Officials propose to replace the service with a new shuttle between Atlantic and Jamaica, but it would mean another connection for many riders which has left them frustrated.
All in the name
The MTA said it chose the Grand Central Madison name to better link the new service geographically to the famed train hall above it — and, an apparent bid to use some Grand Central grandeur to buff away memories of just how terribly awry the project went.
Newspaper exposes and independent investigations have revealed the project was plagued by excessive design requirements, political meddling, mismanagement, battles with Amtrak and a cozy relationships between contractors and labor unions, both of whom are major players in Albany.
Pound-for-pound, it is the most expensive rail project in the world ever built.
A 2019 Post investigation found that East Side Access had consumed massive amounts of the MTA budget that could have funded now-underway overhauls of the subway system’s ancient signal system.
Officials repeatedly touted Wednesday how the project would boost capacity on the LIRR by an estimated 40 percent.
However, the MTA will struggle to take advantage of all the new and expensive infrastructure because of the extraordinary inefficiencies and wasteful labor agreements at the LIRR, a Post investigation published earlier this month determined.
A ‘Rocky’ Road
Governors and politicians from Long Island have dreamt of bringing the LIRR to the east side of Midtown for generations.
It was one of the signature proposals of Gov. Nelson Rockefeller’s ambitious transit dreams in the 1960s, which led in part to the creation of the MTA itself.
Construction started on the 63rd Street tunnel that links the new terminal to the Queens rail yards before the Big Apple’s mid-1970s financial collapse and it was eventually completed in the late 80s.

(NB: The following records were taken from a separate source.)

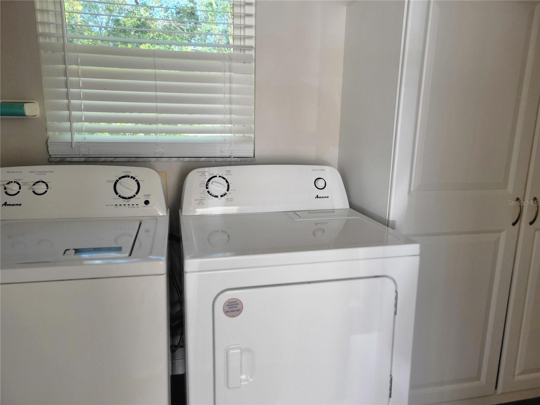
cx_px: 270
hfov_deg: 67.3
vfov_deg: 53.1
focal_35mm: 26
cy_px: 202
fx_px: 406
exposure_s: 1/120
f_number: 1.8
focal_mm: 5.4
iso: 64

Gov. George Pataki and U.S. Sen. Al D’Amato picked up the baton and made East Side Access one of their biggest transit priorities in 1997 when its price tag was expected to be just $2.1 billion.
But the project turned into a white elephant amid rampant delays and soaring costs.
Just two years later, by 1999, the price tag had already doubled to $4.3 billion and the opening date was 2009. But construction didn’t start until 2006, shortly before Pataki left office.
By 2012, the price tag had soared again to more than $8 billion and the expected completion was now 2019 — a decade late.
In 2018, the MTA acknowledged the price tag would reach $11.2 billion and Lieber, who was then the newly-minted chief of the construction division, set a hard deadline of 2022 to get it done.
“The project was a hot mess,” he said. “But, you know what? We delivered.”